Hello,
I want to achieve parallel inference on two Tensor RT engine. Could someone please point to documentation/ sample code?
Eg. Engine 1 takes 30 ms and Engine 2 takes 30 ms. I want to create a multi-threaded pipeline where both threads run simultaneously and execute in 30 ms.
Right now, i have created 2 threads with different execution context. The GPU execution is not happeneing in parallel.
TensorRT Version: 7.0.0-1+cuda10.0
GPU Type: RTX 2060
Nvidia Driver Version:
CUDA Driver Version / Runtime Version 10.2 / 10.0
CUDA Capability Major/Minor version number: 7.5
CUDNN Version: -
Operating System + Version: Ubuntu 18.04.4 LTS
Python Version (if applicable): Python 3.6
Figured out the issue with concurrent execution. We were using trt in sync mode with default stream which was blocking the other context.

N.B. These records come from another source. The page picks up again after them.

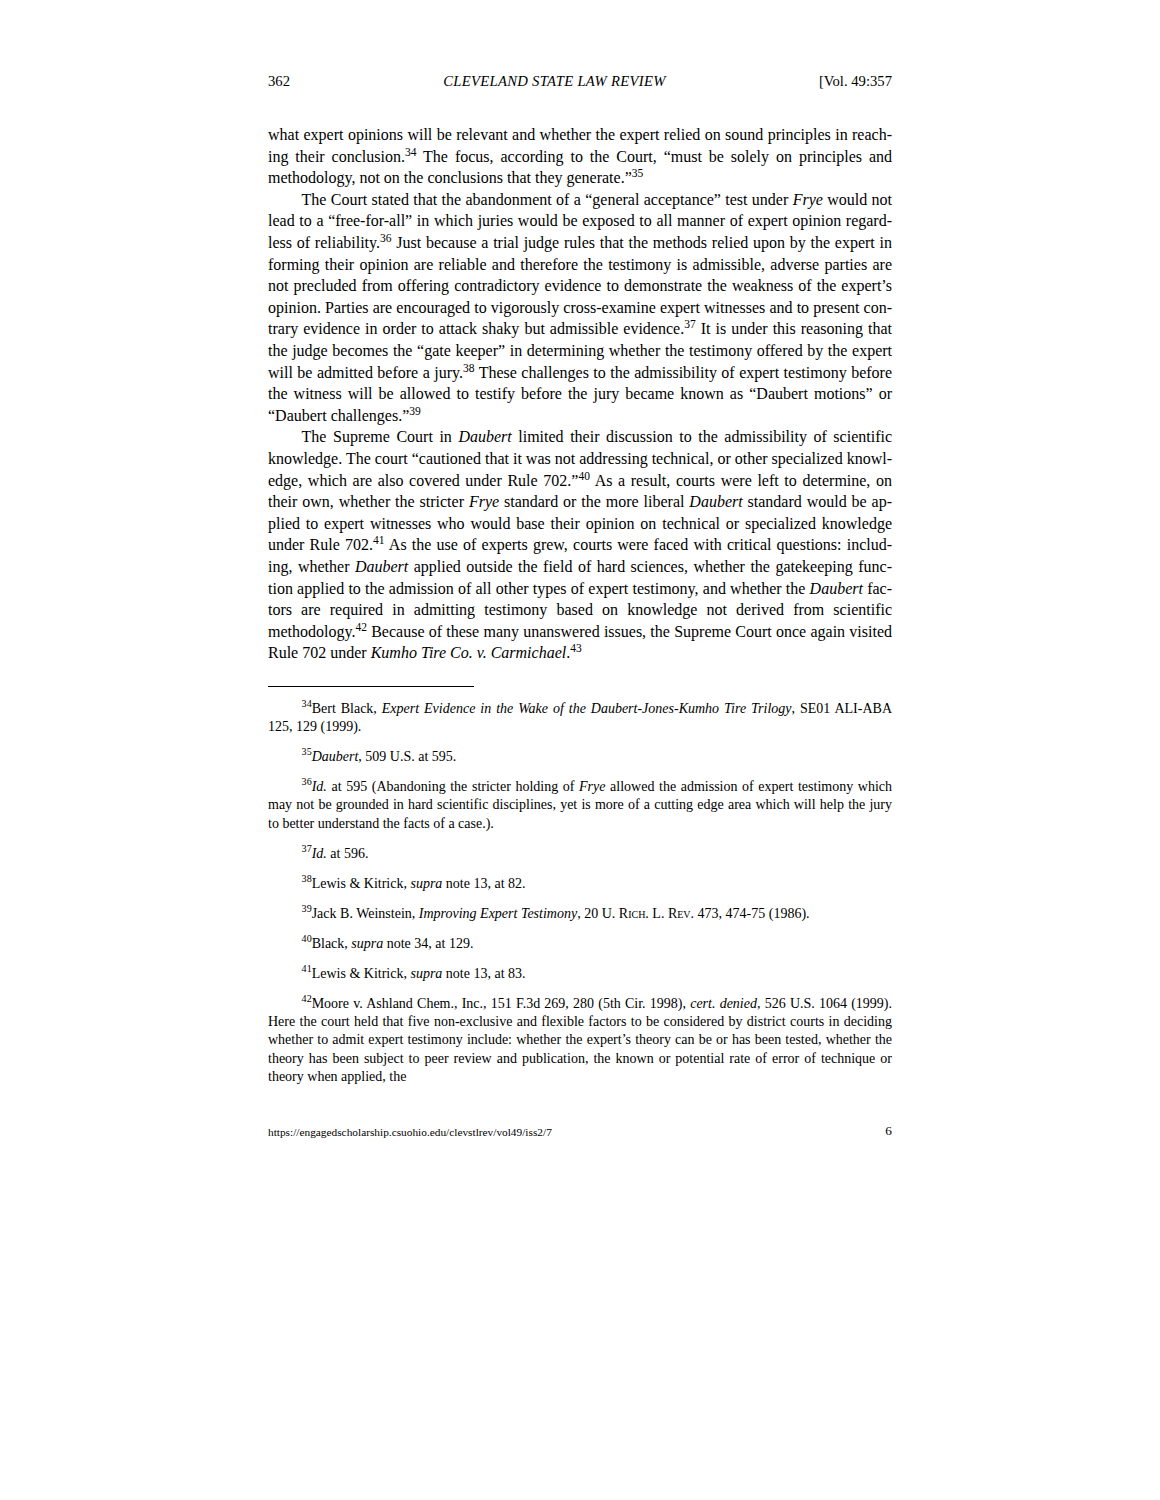362 CLEVELAND STATE LAW REVIEW [Vol. 49:357
what expert opinions will be relevant and whether the expert relied on sound principles in reaching their conclusion.34 The focus, according to the Court, “must be solely on principles and methodology, not on the conclusions that they generate.”35
The Court stated that the abandonment of a “general acceptance” test under Frye would not lead to a “free-for-all” in which juries would be exposed to all manner of expert opinion regardless of reliability.36 Just because a trial judge rules that the methods relied upon by the expert in forming their opinion are reliable and therefore the testimony is admissible, adverse parties are not precluded from offering contradictory evidence to demonstrate the weakness of the expert’s opinion. Parties are encouraged to vigorously cross-examine expert witnesses and to present contrary evidence in order to attack shaky but admissible evidence.37 It is under this reasoning that the judge becomes the “gate keeper” in determining whether the testimony offered by the expert will be admitted before a jury.38 These challenges to the admissibility of expert testimony before the witness will be allowed to testify before the jury became known as “Daubert motions” or “Daubert challenges.”39
The Supreme Court in Daubert limited their discussion to the admissibility of scientific knowledge. The court “cautioned that it was not addressing technical, or other specialized knowledge, which are also covered under Rule 702.”40 As a result, courts were left to determine, on their own, whether the stricter Frye standard or the more liberal Daubert standard would be applied to expert witnesses who would base their opinion on technical or specialized knowledge under Rule 702.41 As the use of experts grew, courts were faced with critical questions: including, whether Daubert applied outside the field of hard sciences, whether the gatekeeping function applied to the admission of all other types of expert testimony, and whether the Daubert factors are required in admitting testimony based on knowledge not derived from scientific methodology.42 Because of these many unanswered issues, the Supreme Court once again visited Rule 702 under Kumho Tire Co. v. Carmichael.43
34Bert Black, Expert Evidence in the Wake of the Daubert-Jones-Kumho Tire Trilogy, SE01 ALI-ABA 125, 129 (1999).
35Daubert, 509 U.S. at 595.
36Id. at 595 (Abandoning the stricter holding of Frye allowed the admission of expert testimony which may not be grounded in hard scientific disciplines, yet is more of a cutting edge area which will help the jury to better understand the facts of a case.).
37Id. at 596.
38Lewis & Kitrick, supra note 13, at 82.
39Jack B. Weinstein, Improving Expert Testimony, 20 U. Rich. L. Rev. 473, 474-75 (1986).
40Black, supra note 34, at 129.
41Lewis & Kitrick, supra note 13, at 83.
42Moore v. Ashland Chem., Inc., 151 F.3d 269, 280 (5th Cir. 1998), cert. denied, 526 U.S. 1064 (1999). Here the court held that five non-exclusive and flexible factors to be considered by district courts in deciding whether to admit expert testimony include: whether the expert’s theory can be or has been tested, whether the theory has been subject to peer review and publication, the known or potential rate of error of technique or theory when applied, the
https://engagedscholarship.csuohio.edu/clevstlrev/vol49/iss2/7 6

After running it in async with a different context, we did not get any performance gain. ie. each context took 30 ms and running it sequentially resulted in 60ms,
Hello @AakankshaS
Thanks for sharing the resources. Following them, we were able to get the 2 contexts running concurrently. However we did not get any performance benifit.
When we run only 1 context it takes ~30 ms and compute utilization is 45%.
Hi,
We have not implemented this with the required performance benefits.
From what I have understood this is a Cuda driver limitation. Once you create 2 contexts how that is serviced by the GPU depends on the scheduler. There is also a bunch of GPU arch limitations so little out-of-depth here.